Records from a data source >>
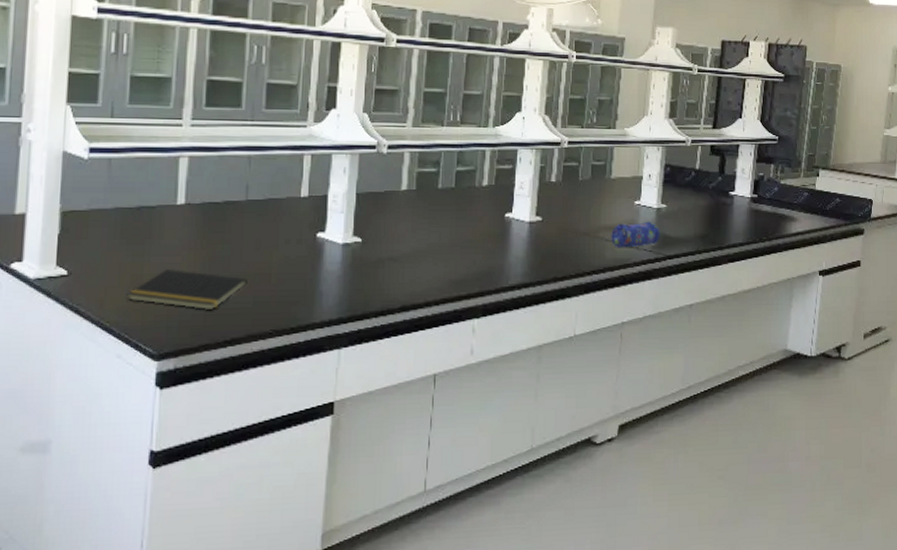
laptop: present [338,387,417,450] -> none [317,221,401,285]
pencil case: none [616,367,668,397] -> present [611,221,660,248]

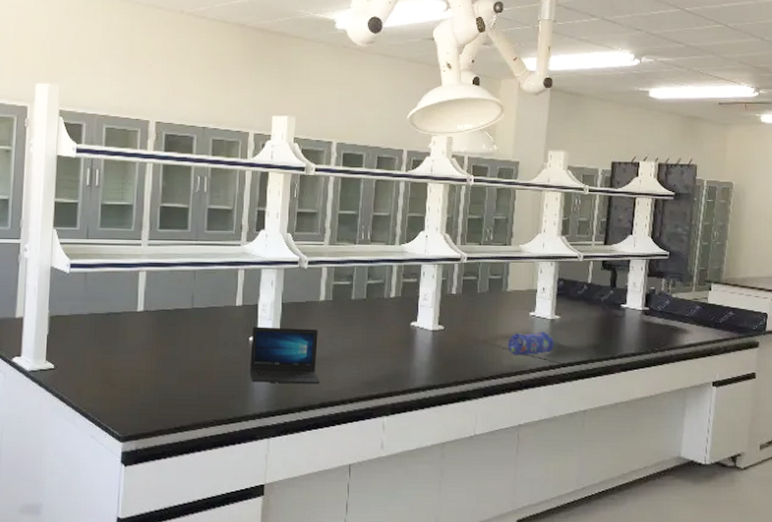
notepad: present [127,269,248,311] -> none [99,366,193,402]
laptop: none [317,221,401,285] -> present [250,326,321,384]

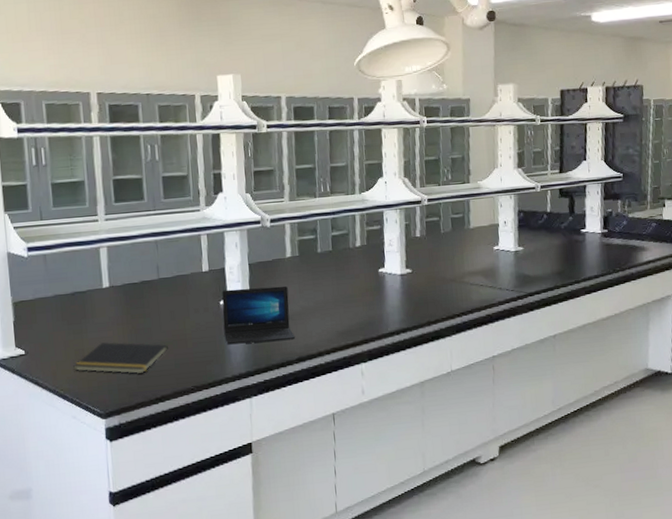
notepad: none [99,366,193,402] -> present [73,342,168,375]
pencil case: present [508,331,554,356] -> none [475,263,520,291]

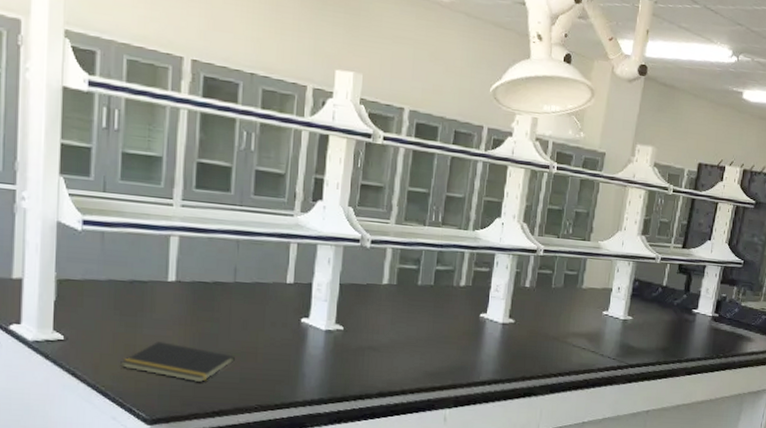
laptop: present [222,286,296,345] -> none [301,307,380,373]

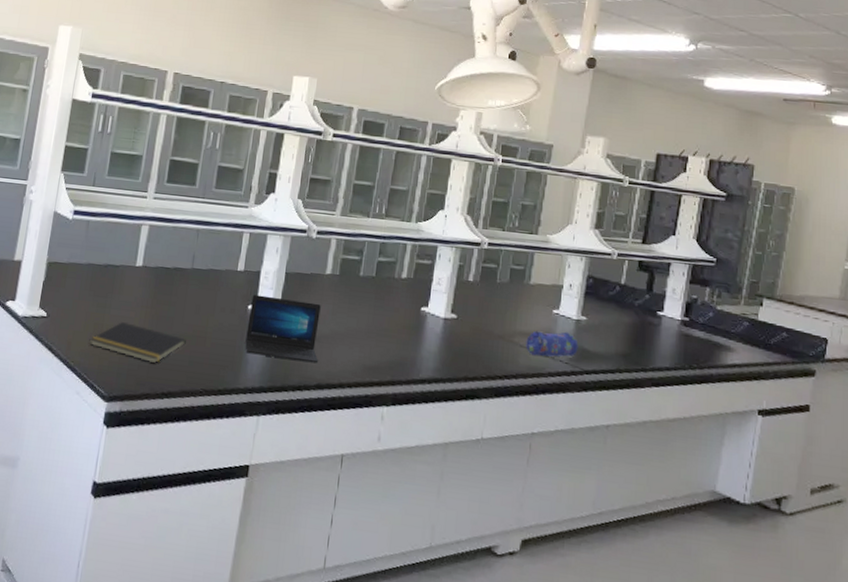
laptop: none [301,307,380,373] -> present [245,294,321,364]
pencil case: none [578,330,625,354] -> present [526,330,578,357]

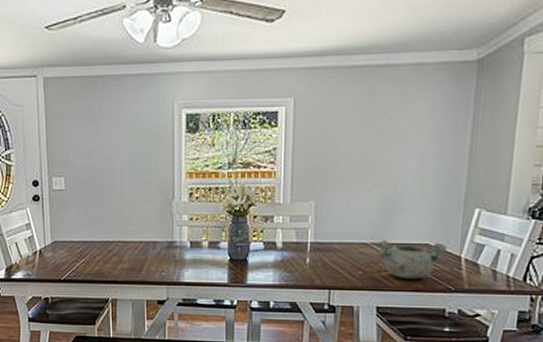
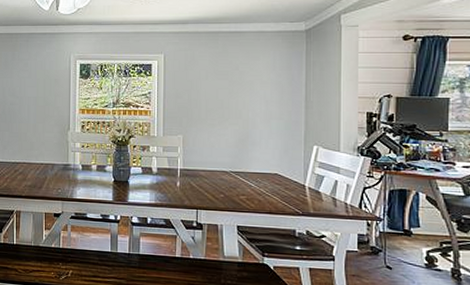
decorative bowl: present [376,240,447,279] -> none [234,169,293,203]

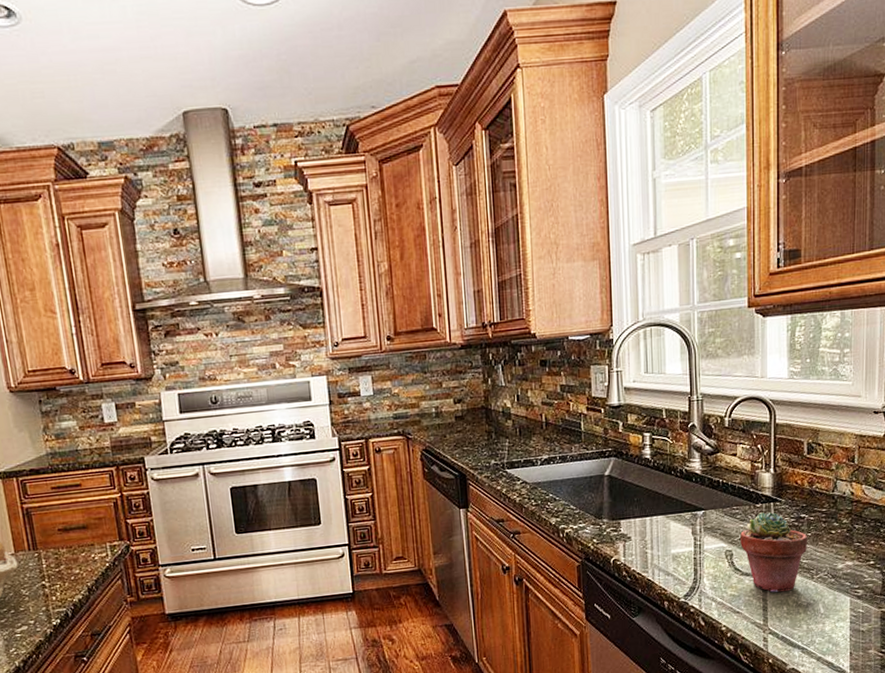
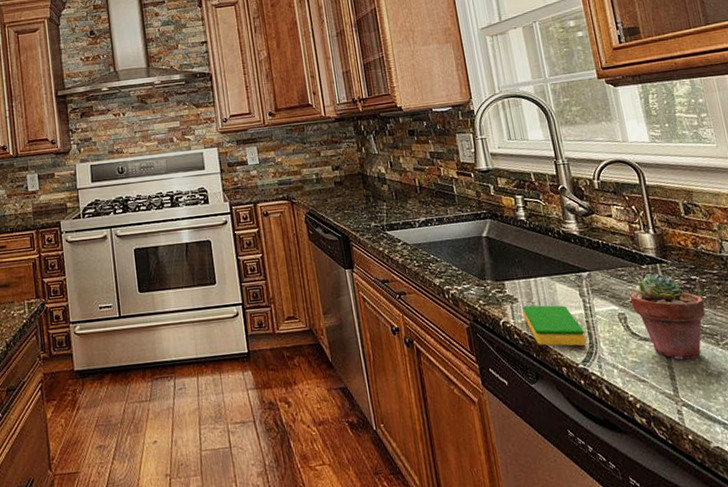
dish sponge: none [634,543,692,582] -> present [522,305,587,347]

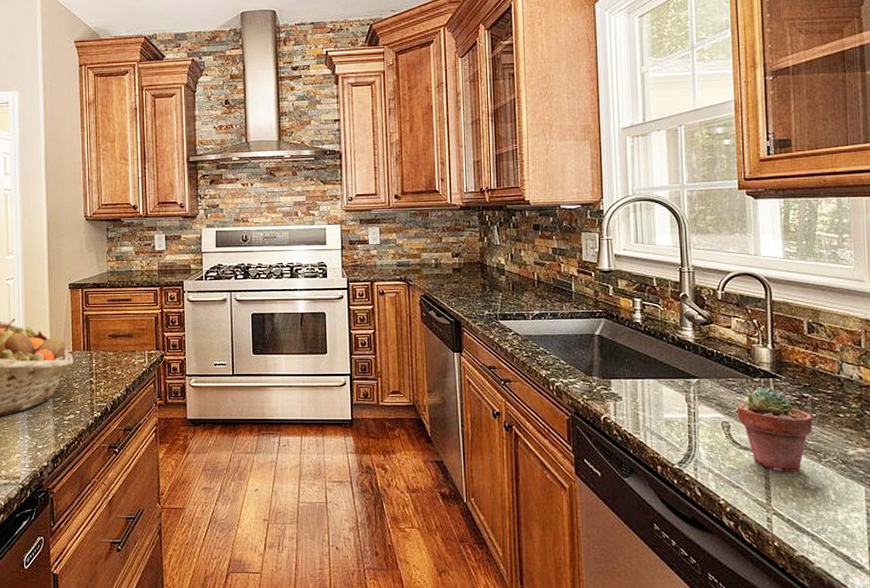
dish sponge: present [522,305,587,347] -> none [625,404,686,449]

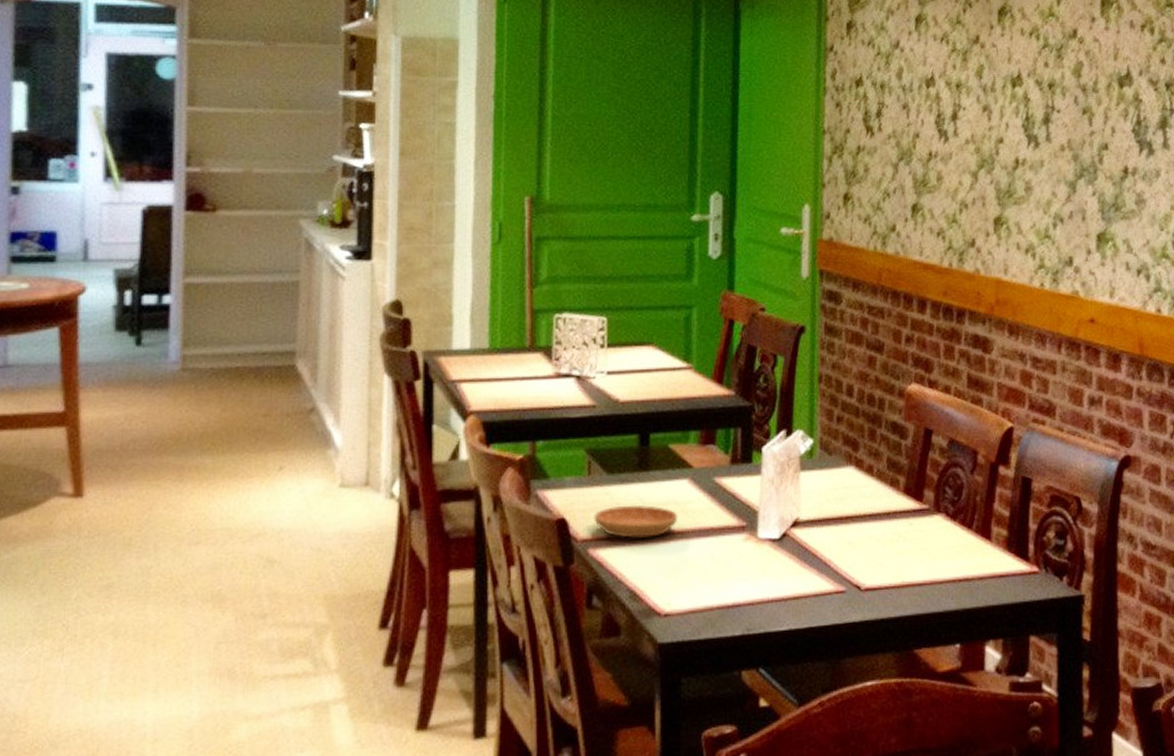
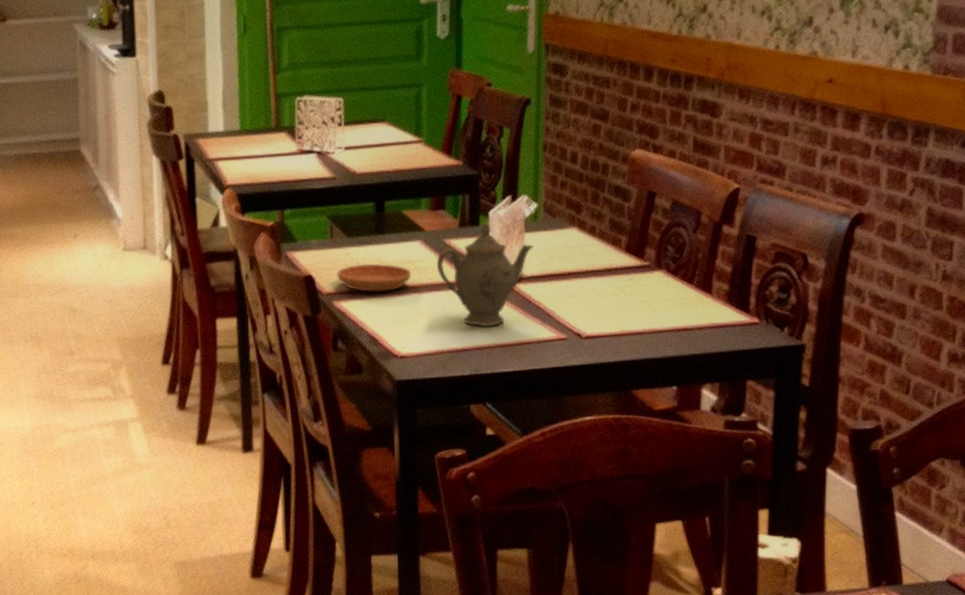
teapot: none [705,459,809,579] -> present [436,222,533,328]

What is being asked >>
Copy the data verbatim, skipping any image it holds.

Task answer >>
laptop: present [338,387,417,450] -> none [317,221,401,285]
pencil case: none [616,367,668,397] -> present [611,221,660,248]

notepad: present [127,269,248,311] -> none [99,366,193,402]
laptop: none [317,221,401,285] -> present [250,326,321,384]

notepad: none [99,366,193,402] -> present [73,342,168,375]
pencil case: present [508,331,554,356] -> none [475,263,520,291]

laptop: present [222,286,296,345] -> none [301,307,380,373]

laptop: none [301,307,380,373] -> present [245,294,321,364]
pencil case: none [578,330,625,354] -> present [526,330,578,357]

decorative bowl: present [376,240,447,279] -> none [234,169,293,203]

dish sponge: none [634,543,692,582] -> present [522,305,587,347]

dish sponge: present [522,305,587,347] -> none [625,404,686,449]

teapot: none [705,459,809,579] -> present [436,222,533,328]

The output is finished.